What Is Data Profiling?

Data profiling is critical to data migration projects because data quality in legacy systems is usually worse than business users assume. Bad data can interfere with properly functioning businesses.

Imagine invalid contact information preventing customers from receiving invoices or a system showing a quantity on hand of 150 for an item that is completely out of stock and discontinued. By knowing the facts of your data, instead of relying on assumptions and possibly outdated information, steps can be taken to clean up data to more efficiently run your business.

The following are examples of basic types of field level data profiling:

Numeric Field

Amount Paid
  • Invalid: 0
  • Negative: 0
  • Zero: 63,149
  • Positive: 404
  • Highest: 101,085,153.43
  • Lowest: 0
  • Total: 495,831,993.65
  • Average: 7,801.87

Character Field

Unit of Measure
  • Value: Count
  • EA: 63104
  • EACH: 204
  • FT: 19
  • GAL: 3
  • GRAM: 1
  • IN: 1
  • LB: 10

Date Field

Creation Date
  • Invalid: 0
  • Blank: 63,406
  • Non-Blank: 147
  • Highest: 7/12/2019
  • Lowest: 2/5/1991

Pattern

Phone Number
  • Value: Count
  • (999)999-9999 : 145,035
  • 99999 99 99 : 15,013
  • A999-999-9999 : 1,529
  • +99#99#(99)#9999 : 1,062
  • AAAAAAA@AAAAA.AAA : 202
  • AAAA : 29

Why Is Data Profiling Important?

Data profiling is critical to data migration projects because data quality in legacy systems is usually worse than business users assume. Bad data can interfere with properly functioning businesses.

Imagine invalid contact information preventing customers from receiving invoices or a system showing a quantity on hand of 150 for an item that is completely out of stock and discontinued. By knowing the facts of your data, instead of relying on assumptions and possibly outdated information, steps can be taken to clean up data to more efficiently run your business.

When Should Data be Profiled?

Data profiling is used during the data assessment, data mapping, data cleansing, and reconciliation phases.  Performing data profiling during each of these phases will help with mitigating risk at each step of the way related to major data issues that could result in project delays which ultimately impacts the budget.

During the data assessment, data profiling should be performed on all of the legacy data identified to be converted as part of the migration effort early in the project before a functional team even begins documenting the data mapping specifications.  By profiling the data first, the functional and data migration teams can work together to understand the current state of the legacy data and the real data facts can be used to document more accurate and complete data mapping specifications.  Data issues are uncovered early in the project rather than in the middle of a test cycle, or worse, during production cut-over, which can inevitably cause delays and increase costs.  The earlier these issues are identified, more informed decisions can be made regarding data cleansing efforts and how specific scenarios can be handled during the data transformations.

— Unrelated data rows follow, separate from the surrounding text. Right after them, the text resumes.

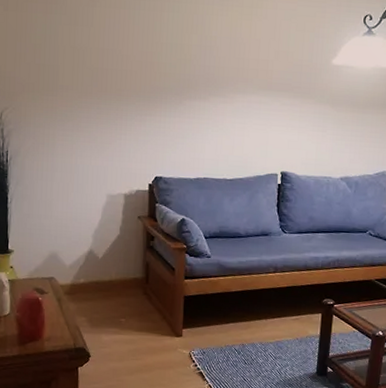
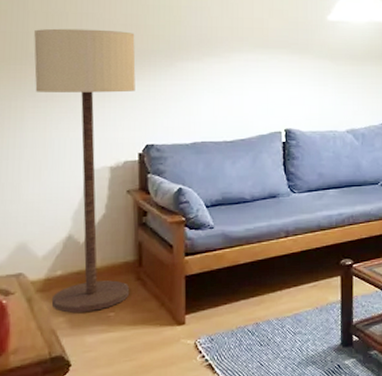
floor lamp: none [63,63,149,316] -> present [34,28,136,313]

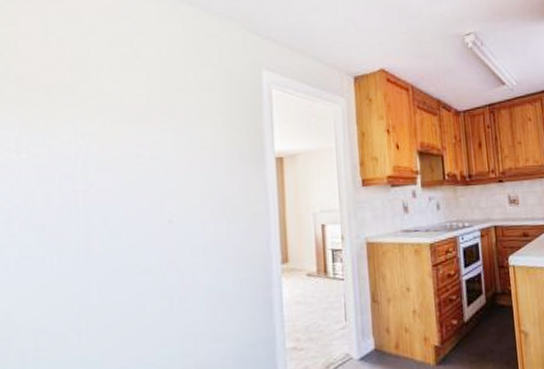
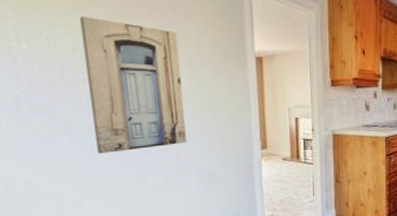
wall art: none [86,122,194,276] -> present [79,15,186,154]

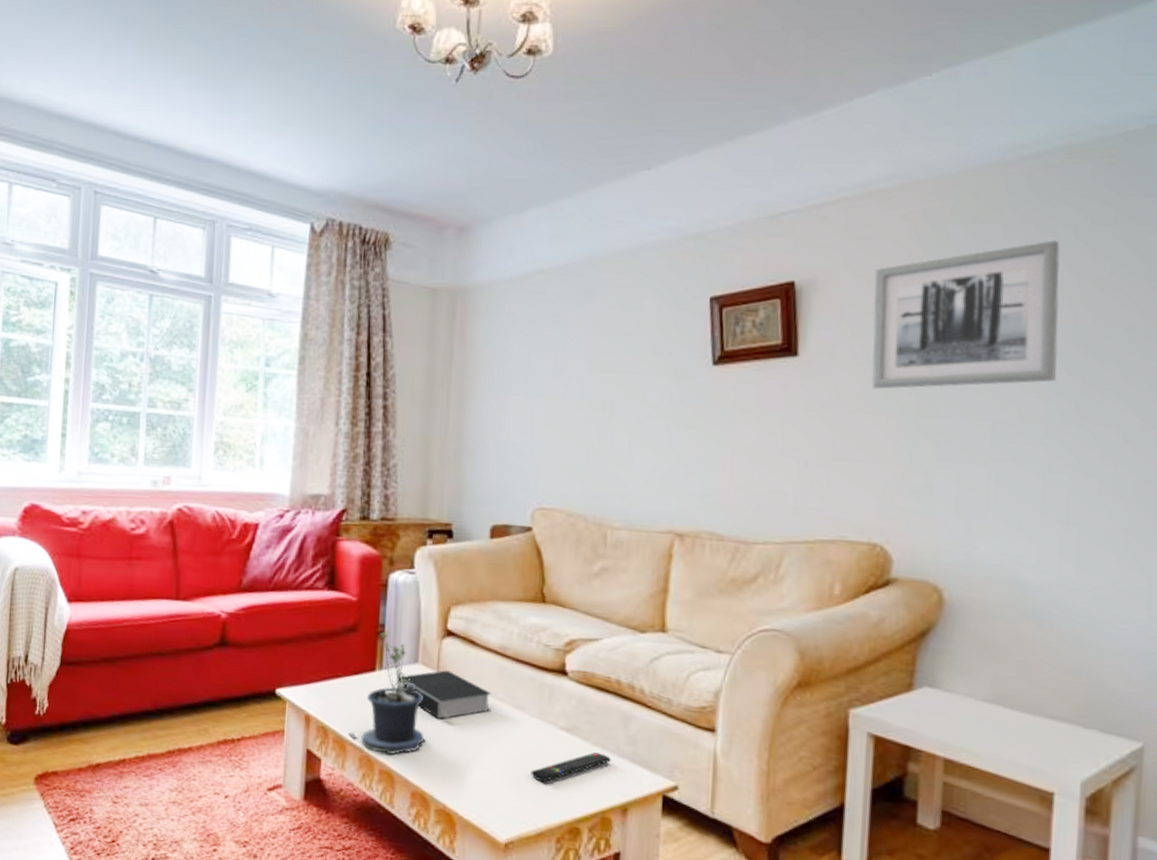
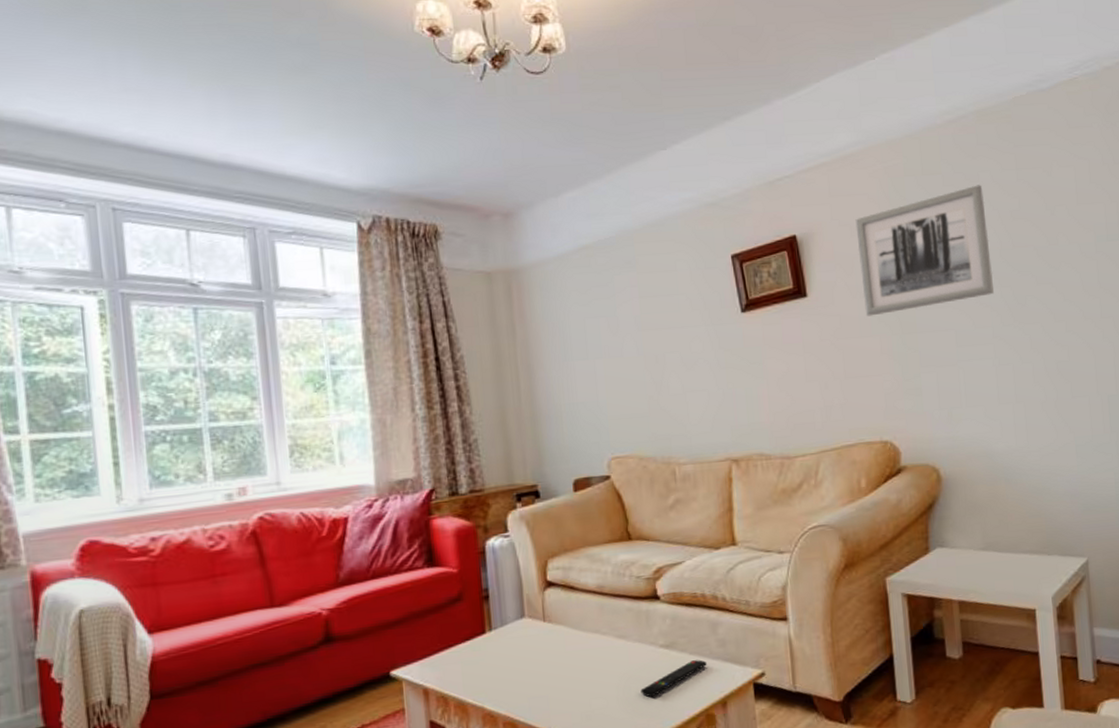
potted plant: present [348,630,426,755] -> none [468,594,543,707]
book: present [397,670,491,723] -> none [508,617,598,665]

In the character field profiling example above, there appears to be inconsistent use of values in the UOM field.  The data profiling uncovered the values EA vs EACH and IN vs INCH.  By knowing this up front, the mapping specifications can be documented accurately to account for all of the values identified without any being inadvertently missed.

Data profiling results can also be used to assist with data cleansing efforts.  It’s especially helpful in identifying missing data, such as missing pieces of an address that are required for successful delivery or identify strange patterns in specific fields such as a phone number in an email address field.  These types of bad data likely have impacts on the business.  Uncovering these types of issues early on allows time for the data to be cleansed in the legacy system and leaving the data in a better state for the target system.

During the post-conversion reconciliation phase, data profiling can be used to validate record counts, translated values, and more.